Феномен самодвижения художественного образа обостряет столь важную для исследователей проблему как взаимосвязь техничности исполнения с творчеством как таковым. Адорно, разбирая темы и их вариации в музыкальных сонатах и симфониях не раз говорит о «тупоумии, с каким произведения повторяют один и тот же мотив или тему»[1]. Такие случаи, но его мнению, свидетельствуют о дефиците у автора «имманентной рефлексии». Многочисленны и примеры того, как один раз найденный удачный прием даже у крупных и ярких мастеров перекочевывает из произведения в произведение: игра света в картинах у У. Тёрнера, характер рисунка у Модильяни, излюбленный колорит и приемы композиции у Ф. Леже. Можно говорить, что в подобной художественной практике рефлексия автора не трансцендирует, она ограничивается открытиями в рамках уже достигнутого. Возможно, несколько заниженно Адорно определяет действие такой рефлексии как «специфически технологическую фантазию».
Момент самоповтора, разумеется, свидетельствует о совершенстве приобретенного умения и необходимости его преодолеть, т. е. двинуться дальше. В этой связи остается острым вопрос: не грозит ли молодому виртуозному художнику опасность нарисовать то, что он умеет, вместо того, чтобы использовать приобретенную технику для реализации более масштабной и новаторской творческой задачи? Было бы наивным, однако, полагать, что в жизни художника поначалу существует период, когда приобретается умелость руки, а затем период, когда совершенство способностей переплавляется в творческое усилие.
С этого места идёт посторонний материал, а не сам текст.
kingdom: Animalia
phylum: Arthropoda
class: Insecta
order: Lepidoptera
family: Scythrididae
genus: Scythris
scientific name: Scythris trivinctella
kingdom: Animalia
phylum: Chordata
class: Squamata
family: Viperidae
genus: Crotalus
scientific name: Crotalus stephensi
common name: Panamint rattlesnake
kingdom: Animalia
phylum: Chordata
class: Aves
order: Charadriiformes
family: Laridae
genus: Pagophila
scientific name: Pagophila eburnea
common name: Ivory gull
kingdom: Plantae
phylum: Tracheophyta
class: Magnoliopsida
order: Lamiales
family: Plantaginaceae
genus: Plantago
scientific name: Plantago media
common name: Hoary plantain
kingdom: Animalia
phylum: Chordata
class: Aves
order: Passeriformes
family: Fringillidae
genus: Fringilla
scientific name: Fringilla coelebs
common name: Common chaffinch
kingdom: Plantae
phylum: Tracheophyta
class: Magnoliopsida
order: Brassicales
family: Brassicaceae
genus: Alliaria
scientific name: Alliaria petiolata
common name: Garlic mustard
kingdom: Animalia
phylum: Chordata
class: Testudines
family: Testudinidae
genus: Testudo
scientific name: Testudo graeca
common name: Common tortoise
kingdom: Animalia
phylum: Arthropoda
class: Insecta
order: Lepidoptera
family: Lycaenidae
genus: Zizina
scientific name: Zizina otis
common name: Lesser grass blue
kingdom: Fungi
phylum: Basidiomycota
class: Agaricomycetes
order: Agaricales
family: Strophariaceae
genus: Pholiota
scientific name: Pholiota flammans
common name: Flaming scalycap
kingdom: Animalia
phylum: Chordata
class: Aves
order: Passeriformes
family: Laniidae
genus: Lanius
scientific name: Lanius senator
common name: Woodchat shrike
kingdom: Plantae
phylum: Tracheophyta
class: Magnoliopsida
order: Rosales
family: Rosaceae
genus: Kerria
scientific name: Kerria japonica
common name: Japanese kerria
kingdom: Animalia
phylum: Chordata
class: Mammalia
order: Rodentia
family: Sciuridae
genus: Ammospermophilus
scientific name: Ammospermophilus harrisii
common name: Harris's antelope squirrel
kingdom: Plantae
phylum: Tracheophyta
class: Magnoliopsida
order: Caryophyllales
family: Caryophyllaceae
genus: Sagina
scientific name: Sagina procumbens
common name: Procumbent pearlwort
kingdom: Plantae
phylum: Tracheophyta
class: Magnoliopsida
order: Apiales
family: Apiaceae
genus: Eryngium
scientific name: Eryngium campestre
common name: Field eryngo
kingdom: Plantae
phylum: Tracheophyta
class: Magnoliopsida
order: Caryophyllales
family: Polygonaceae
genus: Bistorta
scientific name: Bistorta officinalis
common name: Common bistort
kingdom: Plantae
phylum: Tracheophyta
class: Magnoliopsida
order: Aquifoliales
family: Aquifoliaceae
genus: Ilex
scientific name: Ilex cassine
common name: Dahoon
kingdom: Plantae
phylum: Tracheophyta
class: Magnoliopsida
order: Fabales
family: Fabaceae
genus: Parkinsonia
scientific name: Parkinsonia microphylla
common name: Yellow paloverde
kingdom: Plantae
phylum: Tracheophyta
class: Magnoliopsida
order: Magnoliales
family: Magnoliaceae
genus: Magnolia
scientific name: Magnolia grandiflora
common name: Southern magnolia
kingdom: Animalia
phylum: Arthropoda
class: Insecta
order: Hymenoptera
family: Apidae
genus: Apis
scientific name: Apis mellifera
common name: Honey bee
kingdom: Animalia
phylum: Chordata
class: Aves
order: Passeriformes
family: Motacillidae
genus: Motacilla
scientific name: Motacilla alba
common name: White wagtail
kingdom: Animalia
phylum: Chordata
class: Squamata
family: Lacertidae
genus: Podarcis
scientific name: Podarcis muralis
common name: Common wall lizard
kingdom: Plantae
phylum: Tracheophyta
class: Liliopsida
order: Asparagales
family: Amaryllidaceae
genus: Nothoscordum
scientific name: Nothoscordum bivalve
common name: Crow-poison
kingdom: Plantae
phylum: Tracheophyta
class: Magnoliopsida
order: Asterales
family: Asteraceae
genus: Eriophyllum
Здесь уместно вновь вернуться к важному тезису: прорастание духовного семени замысла изначально есть способ пластического, образного поиска. Это зачаточная форма, которая благодаря волевому усилию в поле внутреннего зрения художника достигает полного развития. В этом смысле прав Э. Жильсон, утверждающий, что «Искусство ясно осознает себя постольку, поскольку воплощается в технике. Оно не существует сначала в мышлении, а йотом в руке; оно может существовать в мышлении в качестве правила для будущего произведения лишь в той мере, в какой само правило определяется возможностями материала и руки»[2].
Характерна особенность: там, где художник лишен возможности использовать преимущества рефлексии, чередуя движения от зрения к умозрению, уточняя на холсте свое намерение, у него имеется только одна попытка реализовать свой замысел. Матисс, в частности, говорил о том, что рисунок пером не подлежит исправлению. Либо такой рисунок должен сразу аккумулировать в движении руки «думающую» выразительно-точную линию, либо его место — в корзине. Художник вспоминал, что сразу после написания рвал множество таких листов, отдавая себе отчет в том, что рисунки, выполненные линией пером, — более жесткие, чем рисунки углем или растушевкой. В рисунках второго типа есть возможность выявить особенность света, фона, среды, в которую помещен предмет. Каждое прикосновение угля к бумаге — это новый шаг на пути прояснения образа, в то время как рисунок пером должен привести к моментальной кристаллизации формы.